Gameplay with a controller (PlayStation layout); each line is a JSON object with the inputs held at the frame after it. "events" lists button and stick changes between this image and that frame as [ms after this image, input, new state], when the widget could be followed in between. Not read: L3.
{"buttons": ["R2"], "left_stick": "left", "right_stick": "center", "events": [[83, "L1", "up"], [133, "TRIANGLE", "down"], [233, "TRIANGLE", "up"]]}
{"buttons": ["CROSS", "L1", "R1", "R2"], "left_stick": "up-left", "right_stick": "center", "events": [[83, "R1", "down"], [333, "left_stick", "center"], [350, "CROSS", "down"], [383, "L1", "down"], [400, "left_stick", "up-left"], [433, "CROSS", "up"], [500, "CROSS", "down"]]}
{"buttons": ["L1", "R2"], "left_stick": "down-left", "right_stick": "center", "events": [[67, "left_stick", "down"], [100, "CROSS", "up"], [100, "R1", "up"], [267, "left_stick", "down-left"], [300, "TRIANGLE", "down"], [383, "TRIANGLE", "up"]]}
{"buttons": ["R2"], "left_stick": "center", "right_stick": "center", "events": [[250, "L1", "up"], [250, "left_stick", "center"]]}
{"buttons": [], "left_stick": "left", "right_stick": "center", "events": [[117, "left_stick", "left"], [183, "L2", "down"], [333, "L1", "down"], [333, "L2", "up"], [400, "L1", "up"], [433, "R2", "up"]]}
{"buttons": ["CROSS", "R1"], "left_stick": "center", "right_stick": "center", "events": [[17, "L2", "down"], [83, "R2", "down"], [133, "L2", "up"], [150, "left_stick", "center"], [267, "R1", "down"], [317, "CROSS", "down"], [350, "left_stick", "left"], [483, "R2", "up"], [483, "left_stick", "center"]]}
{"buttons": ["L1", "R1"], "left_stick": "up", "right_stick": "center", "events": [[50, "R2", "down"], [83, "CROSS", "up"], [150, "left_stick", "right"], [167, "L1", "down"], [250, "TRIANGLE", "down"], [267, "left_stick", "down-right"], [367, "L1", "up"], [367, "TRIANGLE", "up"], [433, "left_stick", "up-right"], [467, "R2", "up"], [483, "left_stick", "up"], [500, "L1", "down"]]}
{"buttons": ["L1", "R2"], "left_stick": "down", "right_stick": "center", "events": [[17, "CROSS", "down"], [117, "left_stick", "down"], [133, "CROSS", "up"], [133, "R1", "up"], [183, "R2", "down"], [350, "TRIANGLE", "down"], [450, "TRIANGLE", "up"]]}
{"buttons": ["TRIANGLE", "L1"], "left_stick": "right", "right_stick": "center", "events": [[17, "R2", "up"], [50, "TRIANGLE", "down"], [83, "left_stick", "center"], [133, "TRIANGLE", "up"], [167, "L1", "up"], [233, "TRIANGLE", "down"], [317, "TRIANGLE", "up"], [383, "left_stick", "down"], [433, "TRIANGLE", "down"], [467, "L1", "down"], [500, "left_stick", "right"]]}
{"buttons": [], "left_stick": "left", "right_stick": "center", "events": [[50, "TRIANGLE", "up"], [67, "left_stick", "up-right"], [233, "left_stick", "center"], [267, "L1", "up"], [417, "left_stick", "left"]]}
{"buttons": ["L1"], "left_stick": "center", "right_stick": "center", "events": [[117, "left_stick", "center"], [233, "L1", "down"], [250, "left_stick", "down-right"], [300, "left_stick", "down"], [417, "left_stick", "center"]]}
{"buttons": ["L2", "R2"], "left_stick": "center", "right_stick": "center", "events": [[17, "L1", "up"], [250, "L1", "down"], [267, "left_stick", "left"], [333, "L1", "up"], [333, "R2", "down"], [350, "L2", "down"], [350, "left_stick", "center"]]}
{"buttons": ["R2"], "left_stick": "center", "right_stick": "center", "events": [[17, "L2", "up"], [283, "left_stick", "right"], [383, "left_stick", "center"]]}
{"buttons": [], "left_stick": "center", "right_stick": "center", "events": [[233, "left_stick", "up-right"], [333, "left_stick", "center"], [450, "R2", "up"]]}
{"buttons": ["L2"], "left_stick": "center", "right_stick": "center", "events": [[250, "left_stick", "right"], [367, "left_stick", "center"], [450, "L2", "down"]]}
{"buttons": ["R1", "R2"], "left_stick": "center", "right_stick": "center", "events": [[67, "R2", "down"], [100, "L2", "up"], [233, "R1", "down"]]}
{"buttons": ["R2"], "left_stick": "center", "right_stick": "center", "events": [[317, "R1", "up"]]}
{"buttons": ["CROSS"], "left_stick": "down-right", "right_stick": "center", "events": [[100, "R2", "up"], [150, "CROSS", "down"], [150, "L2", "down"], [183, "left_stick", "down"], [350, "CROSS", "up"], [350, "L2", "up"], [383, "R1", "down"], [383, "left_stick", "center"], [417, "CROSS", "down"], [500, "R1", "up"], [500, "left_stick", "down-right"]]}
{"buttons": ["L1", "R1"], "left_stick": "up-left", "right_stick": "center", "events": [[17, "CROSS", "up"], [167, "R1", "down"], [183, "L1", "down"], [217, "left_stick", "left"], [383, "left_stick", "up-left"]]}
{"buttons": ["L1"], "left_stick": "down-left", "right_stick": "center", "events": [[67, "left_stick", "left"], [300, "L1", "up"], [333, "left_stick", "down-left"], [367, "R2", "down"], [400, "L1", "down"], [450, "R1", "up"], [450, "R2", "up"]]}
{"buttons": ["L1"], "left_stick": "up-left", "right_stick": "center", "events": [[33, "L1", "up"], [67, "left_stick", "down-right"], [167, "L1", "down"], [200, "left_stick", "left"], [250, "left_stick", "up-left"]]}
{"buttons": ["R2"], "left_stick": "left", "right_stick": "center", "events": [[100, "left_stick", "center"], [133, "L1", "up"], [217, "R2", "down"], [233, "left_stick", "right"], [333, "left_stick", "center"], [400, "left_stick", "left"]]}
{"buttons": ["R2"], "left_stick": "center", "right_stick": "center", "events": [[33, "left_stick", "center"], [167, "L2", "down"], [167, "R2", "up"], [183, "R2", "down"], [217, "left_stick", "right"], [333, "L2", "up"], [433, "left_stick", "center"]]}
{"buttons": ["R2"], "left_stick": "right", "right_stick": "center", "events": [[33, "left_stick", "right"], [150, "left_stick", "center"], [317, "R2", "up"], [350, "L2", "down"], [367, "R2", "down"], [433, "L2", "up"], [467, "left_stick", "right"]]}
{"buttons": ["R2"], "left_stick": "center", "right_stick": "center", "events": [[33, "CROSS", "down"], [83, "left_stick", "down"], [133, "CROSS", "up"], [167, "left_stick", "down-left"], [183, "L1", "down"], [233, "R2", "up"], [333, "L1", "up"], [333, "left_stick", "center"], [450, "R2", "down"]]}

:: Try it ::
Return the records above verbatim, in their entirety.

:: Result for this exercise ::
Gameplay with a controller (PlayStation layout); each line is a JSON object with the inputs held at the frame after it. "events" lists button and stick changes between this image and that frame as [ms after this image, input, new state], when the widget could be followed in between. Not read: L3.
{"buttons": ["R2"], "left_stick": "left", "right_stick": "center", "events": [[83, "L1", "up"], [133, "TRIANGLE", "down"], [233, "TRIANGLE", "up"]]}
{"buttons": ["CROSS", "L1", "R1", "R2"], "left_stick": "up-left", "right_stick": "center", "events": [[83, "R1", "down"], [333, "left_stick", "center"], [350, "CROSS", "down"], [383, "L1", "down"], [400, "left_stick", "up-left"], [433, "CROSS", "up"], [500, "CROSS", "down"]]}
{"buttons": ["L1", "R2"], "left_stick": "down-left", "right_stick": "center", "events": [[67, "left_stick", "down"], [100, "CROSS", "up"], [100, "R1", "up"], [267, "left_stick", "down-left"], [300, "TRIANGLE", "down"], [383, "TRIANGLE", "up"]]}
{"buttons": ["R2"], "left_stick": "center", "right_stick": "center", "events": [[250, "L1", "up"], [250, "left_stick", "center"]]}
{"buttons": [], "left_stick": "left", "right_stick": "center", "events": [[117, "left_stick", "left"], [183, "L2", "down"], [333, "L1", "down"], [333, "L2", "up"], [400, "L1", "up"], [433, "R2", "up"]]}
{"buttons": ["CROSS", "R1"], "left_stick": "center", "right_stick": "center", "events": [[17, "L2", "down"], [83, "R2", "down"], [133, "L2", "up"], [150, "left_stick", "center"], [267, "R1", "down"], [317, "CROSS", "down"], [350, "left_stick", "left"], [483, "R2", "up"], [483, "left_stick", "center"]]}
{"buttons": ["L1", "R1"], "left_stick": "up", "right_stick": "center", "events": [[50, "R2", "down"], [83, "CROSS", "up"], [150, "left_stick", "right"], [167, "L1", "down"], [250, "TRIANGLE", "down"], [267, "left_stick", "down-right"], [367, "L1", "up"], [367, "TRIANGLE", "up"], [433, "left_stick", "up-right"], [467, "R2", "up"], [483, "left_stick", "up"], [500, "L1", "down"]]}
{"buttons": ["L1", "R2"], "left_stick": "down", "right_stick": "center", "events": [[17, "CROSS", "down"], [117, "left_stick", "down"], [133, "CROSS", "up"], [133, "R1", "up"], [183, "R2", "down"], [350, "TRIANGLE", "down"], [450, "TRIANGLE", "up"]]}
{"buttons": ["TRIANGLE", "L1"], "left_stick": "right", "right_stick": "center", "events": [[17, "R2", "up"], [50, "TRIANGLE", "down"], [83, "left_stick", "center"], [133, "TRIANGLE", "up"], [167, "L1", "up"], [233, "TRIANGLE", "down"], [317, "TRIANGLE", "up"], [383, "left_stick", "down"], [433, "TRIANGLE", "down"], [467, "L1", "down"], [500, "left_stick", "right"]]}
{"buttons": [], "left_stick": "left", "right_stick": "center", "events": [[50, "TRIANGLE", "up"], [67, "left_stick", "up-right"], [233, "left_stick", "center"], [267, "L1", "up"], [417, "left_stick", "left"]]}
{"buttons": ["L1"], "left_stick": "center", "right_stick": "center", "events": [[117, "left_stick", "center"], [233, "L1", "down"], [250, "left_stick", "down-right"], [300, "left_stick", "down"], [417, "left_stick", "center"]]}
{"buttons": ["L2", "R2"], "left_stick": "center", "right_stick": "center", "events": [[17, "L1", "up"], [250, "L1", "down"], [267, "left_stick", "left"], [333, "L1", "up"], [333, "R2", "down"], [350, "L2", "down"], [350, "left_stick", "center"]]}
{"buttons": ["R2"], "left_stick": "center", "right_stick": "center", "events": [[17, "L2", "up"], [283, "left_stick", "right"], [383, "left_stick", "center"]]}
{"buttons": [], "left_stick": "center", "right_stick": "center", "events": [[233, "left_stick", "up-right"], [333, "left_stick", "center"], [450, "R2", "up"]]}
{"buttons": ["L2"], "left_stick": "center", "right_stick": "center", "events": [[250, "left_stick", "right"], [367, "left_stick", "center"], [450, "L2", "down"]]}
{"buttons": ["R1", "R2"], "left_stick": "center", "right_stick": "center", "events": [[67, "R2", "down"], [100, "L2", "up"], [233, "R1", "down"]]}
{"buttons": ["R2"], "left_stick": "center", "right_stick": "center", "events": [[317, "R1", "up"]]}
{"buttons": ["CROSS"], "left_stick": "down-right", "right_stick": "center", "events": [[100, "R2", "up"], [150, "CROSS", "down"], [150, "L2", "down"], [183, "left_stick", "down"], [350, "CROSS", "up"], [350, "L2", "up"], [383, "R1", "down"], [383, "left_stick", "center"], [417, "CROSS", "down"], [500, "R1", "up"], [500, "left_stick", "down-right"]]}
{"buttons": ["L1", "R1"], "left_stick": "up-left", "right_stick": "center", "events": [[17, "CROSS", "up"], [167, "R1", "down"], [183, "L1", "down"], [217, "left_stick", "left"], [383, "left_stick", "up-left"]]}
{"buttons": ["L1"], "left_stick": "down-left", "right_stick": "center", "events": [[67, "left_stick", "left"], [300, "L1", "up"], [333, "left_stick", "down-left"], [367, "R2", "down"], [400, "L1", "down"], [450, "R1", "up"], [450, "R2", "up"]]}
{"buttons": ["L1"], "left_stick": "up-left", "right_stick": "center", "events": [[33, "L1", "up"], [67, "left_stick", "down-right"], [167, "L1", "down"], [200, "left_stick", "left"], [250, "left_stick", "up-left"]]}
{"buttons": ["R2"], "left_stick": "left", "right_stick": "center", "events": [[100, "left_stick", "center"], [133, "L1", "up"], [217, "R2", "down"], [233, "left_stick", "right"], [333, "left_stick", "center"], [400, "left_stick", "left"]]}
{"buttons": ["R2"], "left_stick": "center", "right_stick": "center", "events": [[33, "left_stick", "center"], [167, "L2", "down"], [167, "R2", "up"], [183, "R2", "down"], [217, "left_stick", "right"], [333, "L2", "up"], [433, "left_stick", "center"]]}
{"buttons": ["R2"], "left_stick": "right", "right_stick": "center", "events": [[33, "left_stick", "right"], [150, "left_stick", "center"], [317, "R2", "up"], [350, "L2", "down"], [367, "R2", "down"], [433, "L2", "up"], [467, "left_stick", "right"]]}
{"buttons": ["R2"], "left_stick": "center", "right_stick": "center", "events": [[33, "CROSS", "down"], [83, "left_stick", "down"], [133, "CROSS", "up"], [167, "left_stick", "down-left"], [183, "L1", "down"], [233, "R2", "up"], [333, "L1", "up"], [333, "left_stick", "center"], [450, "R2", "down"]]}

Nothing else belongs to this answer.